▶ _Extract to read_:
::::::::::

Chemical Found At Ohio Train Derailment Site Linked to Respiratory Problems, Death Risk

On March 2, a mobile testing laboratory set up on the site by researchers from Carnegie Mellon University and Texas A&M reported finding high levels of the chemical acrolein during air sampling of the area.

Acrolein is used to make acrylic acid, as well as to kill plant growth, algae and microorganisms in irrigation canals, oil wells, cooling towers, and wastewater treatment ponds. However, exposure has been linked to dizziness, lightheadedness, headaches, nausea, fainting, and coughing and shortness of death. In high concentrations it can result in unconsciousness and death.

The chemical is also often found in smoke and can be released by burning oil or other chemicals.

According to a posting on Twitter from the Texas A&M Superfund Research Center, levels of benzene, toluene xylenes and vinyl chloride were sampled at values below minimal risk levels for intermediate exposure of 15 days to one year, which matched with previous testing done by the U.S. Environmental Protection Agency (EPA).

::::::::::

[Stored data entries]
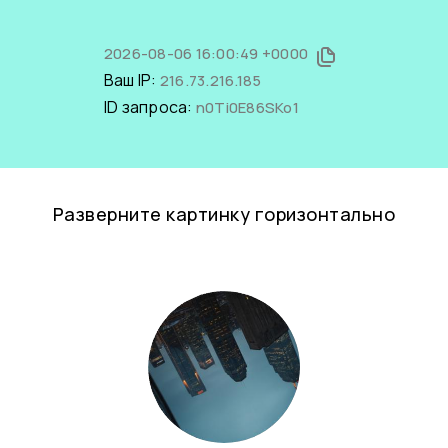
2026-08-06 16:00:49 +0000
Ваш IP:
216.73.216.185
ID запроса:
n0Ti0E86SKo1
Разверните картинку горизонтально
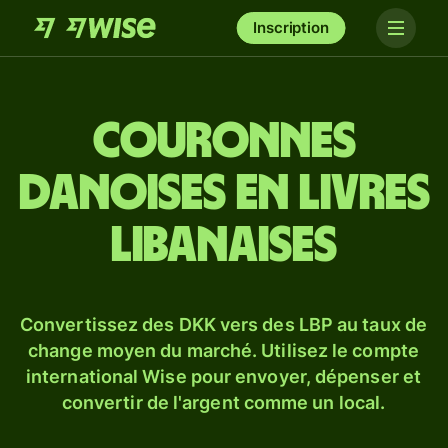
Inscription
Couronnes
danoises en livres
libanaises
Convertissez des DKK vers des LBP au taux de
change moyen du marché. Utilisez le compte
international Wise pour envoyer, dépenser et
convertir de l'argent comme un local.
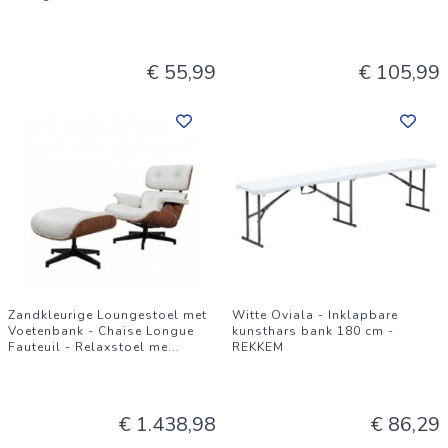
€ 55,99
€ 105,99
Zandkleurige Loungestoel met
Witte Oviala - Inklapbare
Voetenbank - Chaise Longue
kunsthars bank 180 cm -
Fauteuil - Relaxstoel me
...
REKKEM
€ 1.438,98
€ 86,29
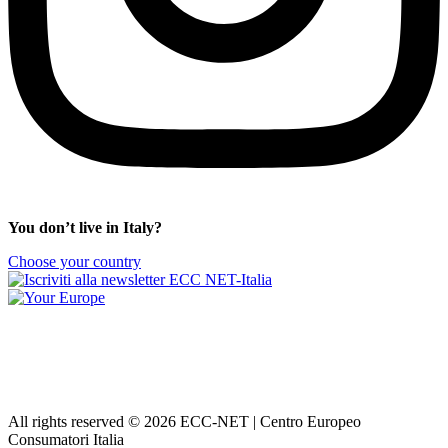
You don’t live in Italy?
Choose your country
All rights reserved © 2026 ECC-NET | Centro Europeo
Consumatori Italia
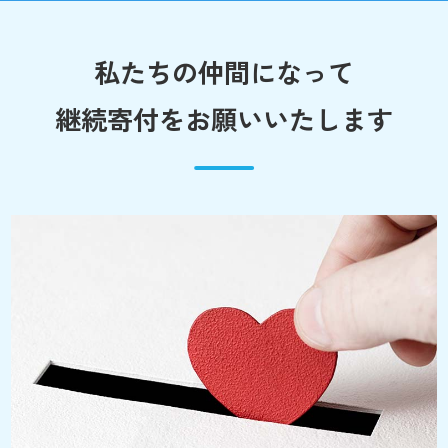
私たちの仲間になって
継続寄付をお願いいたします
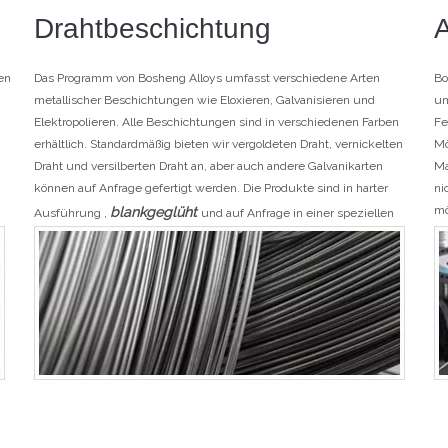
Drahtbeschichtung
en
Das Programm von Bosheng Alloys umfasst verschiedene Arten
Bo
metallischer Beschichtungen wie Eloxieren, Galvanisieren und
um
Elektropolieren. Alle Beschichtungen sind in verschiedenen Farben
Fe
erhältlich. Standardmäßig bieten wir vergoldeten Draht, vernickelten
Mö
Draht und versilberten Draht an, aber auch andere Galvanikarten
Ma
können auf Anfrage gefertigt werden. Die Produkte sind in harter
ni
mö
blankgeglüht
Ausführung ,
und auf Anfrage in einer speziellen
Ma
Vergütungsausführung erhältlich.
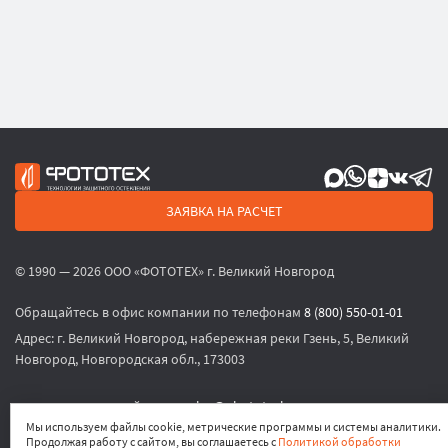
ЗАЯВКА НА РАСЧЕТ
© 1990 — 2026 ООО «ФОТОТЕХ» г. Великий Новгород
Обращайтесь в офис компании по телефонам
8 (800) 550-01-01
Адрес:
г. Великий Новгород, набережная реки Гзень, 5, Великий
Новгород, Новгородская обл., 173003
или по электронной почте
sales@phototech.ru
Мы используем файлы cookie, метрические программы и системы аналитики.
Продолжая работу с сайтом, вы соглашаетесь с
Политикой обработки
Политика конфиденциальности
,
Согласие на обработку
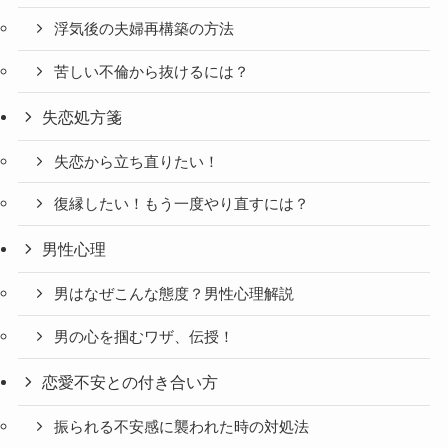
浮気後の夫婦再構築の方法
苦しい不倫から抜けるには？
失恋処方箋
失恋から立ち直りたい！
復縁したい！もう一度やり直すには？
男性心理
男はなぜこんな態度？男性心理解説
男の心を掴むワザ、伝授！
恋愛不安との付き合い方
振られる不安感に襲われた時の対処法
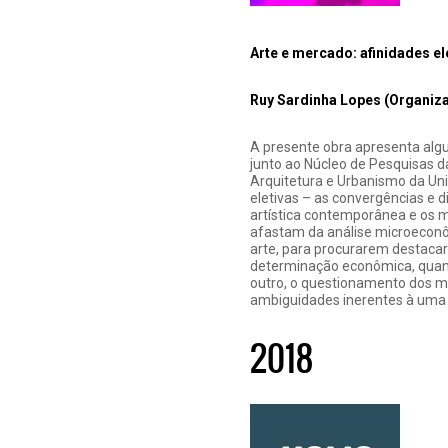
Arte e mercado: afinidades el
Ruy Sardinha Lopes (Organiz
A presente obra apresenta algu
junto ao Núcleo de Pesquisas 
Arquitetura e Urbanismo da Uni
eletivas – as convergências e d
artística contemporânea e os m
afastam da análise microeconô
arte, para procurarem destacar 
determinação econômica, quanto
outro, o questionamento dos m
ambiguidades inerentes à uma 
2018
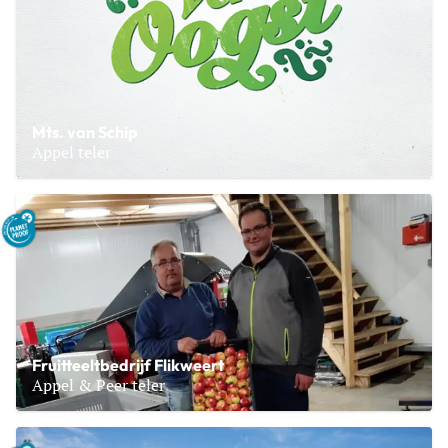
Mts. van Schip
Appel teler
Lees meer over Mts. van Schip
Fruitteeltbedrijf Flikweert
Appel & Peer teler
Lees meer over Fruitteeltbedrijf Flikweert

::::::::::

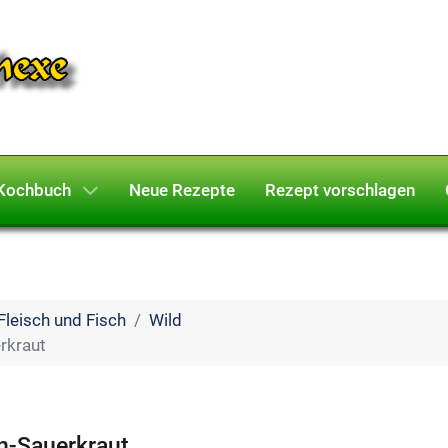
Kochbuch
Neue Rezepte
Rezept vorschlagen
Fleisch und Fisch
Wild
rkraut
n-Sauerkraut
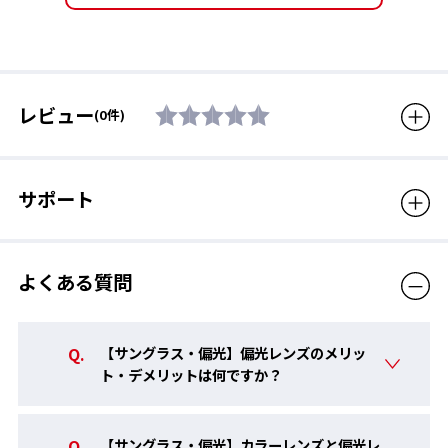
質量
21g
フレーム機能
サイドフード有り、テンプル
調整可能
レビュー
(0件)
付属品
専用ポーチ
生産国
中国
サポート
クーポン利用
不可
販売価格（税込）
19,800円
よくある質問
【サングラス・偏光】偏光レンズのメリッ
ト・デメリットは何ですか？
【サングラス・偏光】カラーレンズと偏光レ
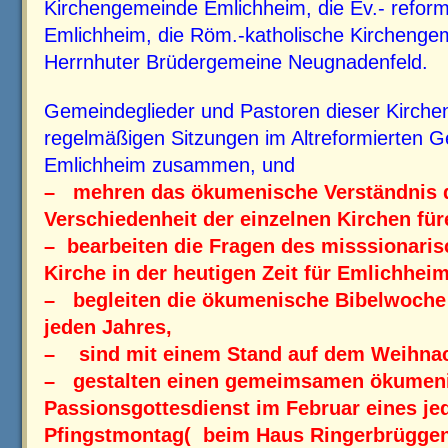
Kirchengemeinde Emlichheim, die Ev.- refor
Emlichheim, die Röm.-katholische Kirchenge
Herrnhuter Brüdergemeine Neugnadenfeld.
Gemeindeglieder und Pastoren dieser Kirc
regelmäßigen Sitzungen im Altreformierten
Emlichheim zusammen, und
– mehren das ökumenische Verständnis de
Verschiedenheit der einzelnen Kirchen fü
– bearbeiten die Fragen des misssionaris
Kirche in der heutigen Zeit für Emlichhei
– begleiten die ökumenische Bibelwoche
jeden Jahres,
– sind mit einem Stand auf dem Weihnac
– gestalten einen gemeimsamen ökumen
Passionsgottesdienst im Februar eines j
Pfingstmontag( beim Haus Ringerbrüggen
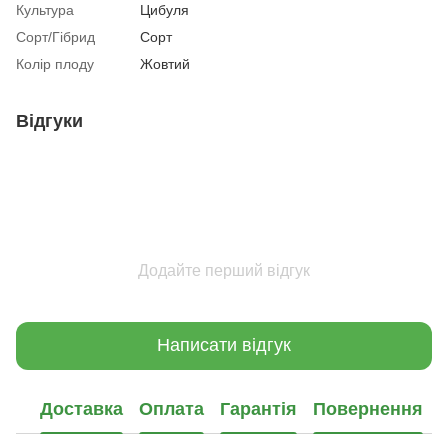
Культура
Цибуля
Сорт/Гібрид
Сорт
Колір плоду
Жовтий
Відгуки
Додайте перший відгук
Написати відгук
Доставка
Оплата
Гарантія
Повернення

::::::::::

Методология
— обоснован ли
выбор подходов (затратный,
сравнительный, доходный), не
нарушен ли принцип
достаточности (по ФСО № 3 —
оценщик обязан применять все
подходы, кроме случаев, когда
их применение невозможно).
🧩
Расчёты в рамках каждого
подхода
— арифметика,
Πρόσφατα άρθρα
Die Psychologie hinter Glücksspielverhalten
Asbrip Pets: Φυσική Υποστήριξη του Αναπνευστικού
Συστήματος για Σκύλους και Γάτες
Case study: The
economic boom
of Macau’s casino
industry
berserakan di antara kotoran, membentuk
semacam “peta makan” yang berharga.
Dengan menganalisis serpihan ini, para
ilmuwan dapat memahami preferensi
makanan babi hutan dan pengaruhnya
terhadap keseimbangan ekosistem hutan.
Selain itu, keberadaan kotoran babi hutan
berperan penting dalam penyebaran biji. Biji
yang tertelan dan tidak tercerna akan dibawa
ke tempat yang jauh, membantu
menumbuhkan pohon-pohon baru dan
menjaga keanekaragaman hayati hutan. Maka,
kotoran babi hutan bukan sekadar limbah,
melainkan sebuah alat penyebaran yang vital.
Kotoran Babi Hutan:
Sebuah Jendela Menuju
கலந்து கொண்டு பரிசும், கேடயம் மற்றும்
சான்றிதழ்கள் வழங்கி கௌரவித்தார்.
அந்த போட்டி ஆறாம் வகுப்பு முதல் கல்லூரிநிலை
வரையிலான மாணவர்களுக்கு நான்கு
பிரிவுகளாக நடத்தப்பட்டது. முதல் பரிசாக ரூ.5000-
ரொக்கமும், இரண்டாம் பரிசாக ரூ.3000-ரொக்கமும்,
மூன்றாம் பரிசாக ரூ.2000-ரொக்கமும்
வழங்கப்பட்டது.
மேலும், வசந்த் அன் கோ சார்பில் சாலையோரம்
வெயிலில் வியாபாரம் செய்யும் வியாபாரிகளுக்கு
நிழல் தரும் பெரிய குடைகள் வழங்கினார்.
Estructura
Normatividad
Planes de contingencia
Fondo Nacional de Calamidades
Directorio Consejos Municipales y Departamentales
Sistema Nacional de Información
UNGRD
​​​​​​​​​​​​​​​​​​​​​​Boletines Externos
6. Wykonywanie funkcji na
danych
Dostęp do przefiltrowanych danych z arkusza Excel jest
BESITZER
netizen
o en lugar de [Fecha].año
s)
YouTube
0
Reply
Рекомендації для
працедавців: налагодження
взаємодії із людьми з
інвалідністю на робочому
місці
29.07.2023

::::::::::

▶ _Instructions_:
a: According to the article on the Ohio train derailment site, why were the benzene, toluene, xylenes and vinyl chloride readings considered low? Answer in one to three sentences.
b: Pick up the article on the chemical found at the Ohio train derailment site where it stops, and continue it.

▶ _Results by task_:
a: The Texas A&M Superfund Research Center reported that these chemicals were sampled at values below the minimal risk levels for intermediate exposure of 15 days to one year. Those results also matched earlier testing done by the U.S. Environmental Protection Agency.

b:
While levels of acrolein were still below minimal risk level, the researchers warned that it varied from five times lower to three times higher than levels detected in other places, such as downtown Pittsburgh, which is the location they used as a comparison.

EPA’s own sampling data has also found elevated levels of acrolein in the area, which were above the levels of concern, and the agency is deploying its own mobile testing equipment to continue monitoring for it and other chemicals, officials said.

Norfolk Southern Toxic Train Derailment Investigations

In addition to an ongoing investigation by the National Transportation Safety Board (NTSB), which is looking into reports of a potential brake problem that may have contributed to the accident, as well as the train’s massive size, other agencies are also looking into the causes of the accident and Norfolk Southern’s business practices and response.

Late last month, the U.S. Centers for Disease Control and Prevention (CDC) sent a response team from its Agency for Toxic Substances and Disease Registry (ATSDR), which is now interviewing residents about their health concerns and symptoms they have developed since the accident.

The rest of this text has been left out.